──────── SELECTED TEXT

I am trying to prove that for $z \in \mathbb C, |z|\le 1$:
$$|e^z -1| \le 2 |z|$$
But I'm stuck and I need help. I showed that for all $z$:
$|e^z -1| \le |z|e^{|z|}$
but it does not seem useful. Also, $|e^z -1| \le \sum_{n \ge 1}{|z|^n \over n!}$ does not seem useful.
Could someone show me how one would prove this inequality?
On
We have $|z|\le 1$. $$ \sum_{n\ge 1} \frac{|z|^n}{n!} \overset{\text{?}}\le 2|z| $$ $$ \sum_{n\ge1} \frac{|z|^{n-1}}{n!} \overset{\text{?}}\le 2 $$ $$ \sum_{n\ge 2} \frac{|z|^{n-1}}{n!} \overset{\text{?}}\le 1 $$ $$ \frac{|z|} 2 + \underbrace{\frac{|z|^2} 6 + \frac{|z|^3} {24} + \frac{|z|^4}{120} + \cdots} \overset{\text{?}}\le 1 $$ Can one show that the part over the $\underbrace{\text{underbrace}}$ is bounded above by a geometric series with first term $1/6$ and common ratio $1/4$? The sum of that series is $2/9$ and the first term above is $\le 1/2$.

────────────────
──────── PROVIDED MATERIAL

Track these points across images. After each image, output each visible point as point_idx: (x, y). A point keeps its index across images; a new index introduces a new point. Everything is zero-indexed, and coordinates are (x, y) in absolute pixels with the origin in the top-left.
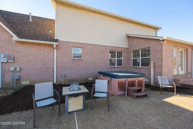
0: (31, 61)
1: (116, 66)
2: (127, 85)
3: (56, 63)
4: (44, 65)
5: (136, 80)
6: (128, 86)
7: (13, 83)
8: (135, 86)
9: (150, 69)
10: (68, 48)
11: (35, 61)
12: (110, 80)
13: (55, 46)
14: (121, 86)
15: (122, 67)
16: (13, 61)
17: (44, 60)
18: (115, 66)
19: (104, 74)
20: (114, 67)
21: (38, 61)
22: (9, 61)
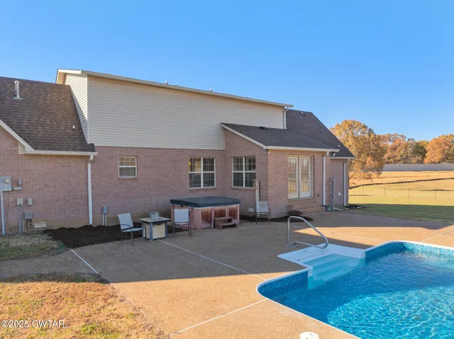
0: (49, 187)
1: (202, 187)
2: (213, 215)
3: (92, 187)
4: (70, 192)
5: (227, 208)
6: (215, 217)
7: (22, 227)
8: (225, 216)
9: (255, 191)
10: (112, 158)
11: (55, 187)
12: (191, 210)
13: (92, 158)
14: (206, 217)
15: (215, 189)
16: (20, 188)
17: (70, 184)
18: (200, 186)
19: (182, 203)
20: (199, 190)
21: (61, 186)
22: (15, 188)
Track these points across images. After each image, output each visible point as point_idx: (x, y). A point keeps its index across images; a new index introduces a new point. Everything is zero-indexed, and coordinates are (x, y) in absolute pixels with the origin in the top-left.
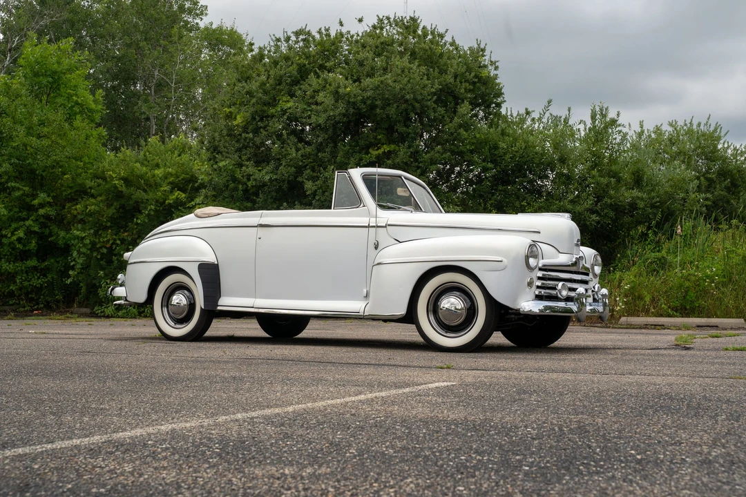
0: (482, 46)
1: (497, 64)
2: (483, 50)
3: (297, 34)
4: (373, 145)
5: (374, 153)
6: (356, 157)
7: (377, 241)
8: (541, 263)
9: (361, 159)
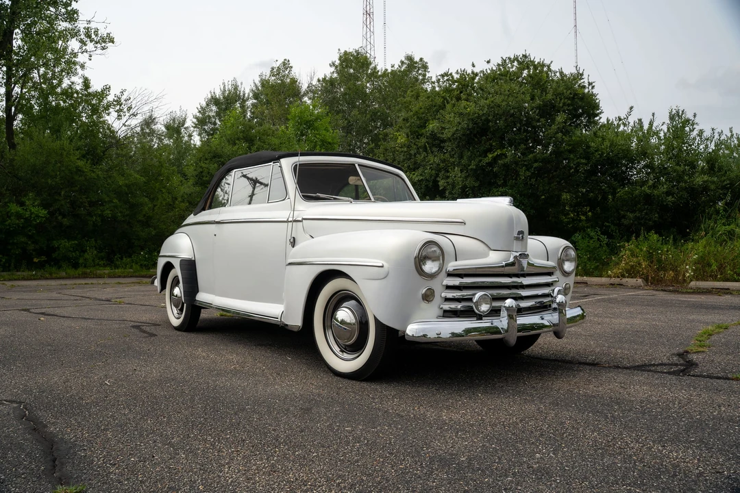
0: (581, 72)
1: (593, 84)
2: (582, 75)
3: (443, 76)
4: (490, 150)
5: (490, 156)
6: (477, 160)
7: (294, 238)
8: (452, 266)
9: (481, 161)
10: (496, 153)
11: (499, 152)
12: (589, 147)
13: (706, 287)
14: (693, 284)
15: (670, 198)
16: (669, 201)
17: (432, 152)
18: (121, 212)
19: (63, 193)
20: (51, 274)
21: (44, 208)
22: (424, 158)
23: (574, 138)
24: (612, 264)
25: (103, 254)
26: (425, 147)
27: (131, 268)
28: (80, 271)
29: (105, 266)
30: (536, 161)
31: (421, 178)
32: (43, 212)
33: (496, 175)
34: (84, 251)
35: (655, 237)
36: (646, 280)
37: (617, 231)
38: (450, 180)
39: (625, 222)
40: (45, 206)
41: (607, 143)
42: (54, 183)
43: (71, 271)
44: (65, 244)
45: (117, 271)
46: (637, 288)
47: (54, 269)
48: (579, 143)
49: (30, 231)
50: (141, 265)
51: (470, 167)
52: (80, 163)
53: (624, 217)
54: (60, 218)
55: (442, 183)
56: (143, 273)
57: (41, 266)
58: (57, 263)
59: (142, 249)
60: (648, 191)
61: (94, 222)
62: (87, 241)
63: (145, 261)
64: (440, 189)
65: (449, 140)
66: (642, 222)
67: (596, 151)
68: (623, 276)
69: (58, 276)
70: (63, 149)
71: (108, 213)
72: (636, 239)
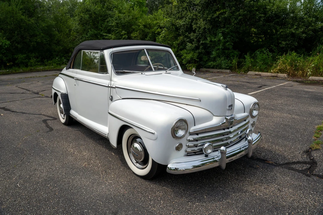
4: (218, 10)
5: (218, 13)
6: (211, 15)
7: (112, 96)
8: (192, 129)
9: (213, 15)
10: (220, 12)
11: (222, 11)
12: (266, 8)
13: (316, 80)
14: (311, 78)
15: (304, 35)
16: (303, 36)
17: (190, 11)
18: (45, 39)
19: (16, 32)
20: (16, 71)
21: (8, 40)
22: (186, 13)
23: (259, 4)
24: (273, 67)
25: (39, 59)
26: (186, 8)
27: (52, 65)
28: (29, 68)
29: (40, 65)
30: (240, 15)
31: (184, 23)
32: (8, 42)
33: (220, 22)
34: (30, 59)
35: (295, 54)
36: (289, 75)
37: (277, 49)
38: (198, 25)
39: (281, 46)
40: (8, 39)
41: (275, 7)
42: (11, 28)
43: (25, 69)
44: (21, 57)
45: (46, 67)
46: (284, 79)
47: (17, 68)
48: (261, 6)
49: (3, 51)
50: (57, 64)
51: (208, 19)
52: (23, 17)
53: (281, 43)
54: (16, 44)
55: (194, 26)
56: (58, 68)
57: (10, 67)
58: (18, 65)
59: (57, 56)
60: (294, 31)
61: (33, 45)
62: (31, 54)
63: (58, 62)
64: (193, 29)
65: (197, 5)
66: (289, 46)
67: (269, 10)
68: (278, 73)
69: (19, 72)
70: (13, 10)
71: (39, 40)
72: (286, 55)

────────────────

* CHECK YOUR UNDERSTANDING *
1. In the forum thread on bounding |e^z − 1|, what is the sum of the geometric series that the reply proposes as an upper bound?
2. Duplicate everything in the forum thread on bounding |e^z − 1| from "I am trying" down to "prove this inequality?".
3. Pick up the forum thread on bounding |e^z − 1| and carry it on past its last sentence.
The records aren't needed for any of this work.

* WRITTEN ANSWERS *
1. 2/9

2.
I am trying to prove that for $z \in \mathbb C, |z|\le 1$:
$$|e^z -1| \le 2 |z|$$
But I'm stuck and I need help. I showed that for all $z$:
$|e^z -1| \le |z|e^{|z|}$
but it does not seem useful. Also, $|e^z -1| \le \sum_{n \ge 1}{|z|^n \over n!}$ does not seem useful.
Could someone show me how one would prove this inequality?

3.
On
$\frac {e^z - 1}{z}= 1 + z/2 + z^2/3! + \cdots .$ For $|z|\le 1,$ the absolute value of this is $\le 1 + 1/2 + 1/3! + \cdots = e - 1 <2.$
On
$g(z)=\frac{e^z-1}{z}$ is a holomorphic map in the unit disk, hence by the Schwarz lemma: $$\forall z\in\mathbb{C}:|z|\leq 1,\qquad |g(z)-1|\leq |z|\tag{1} $$ that implies: $$ \forall z\in\mathbb{C}:|z|\leq 1,\qquad |g(z)|\leq 1+|z|\tag{2} $$ and finally: $$ \forall z\in\mathbb{C}:|z|\leq 1,\qquad |e^z-1|\leq |z|+|z|^2\tag{3} $$ that is stronger than needed.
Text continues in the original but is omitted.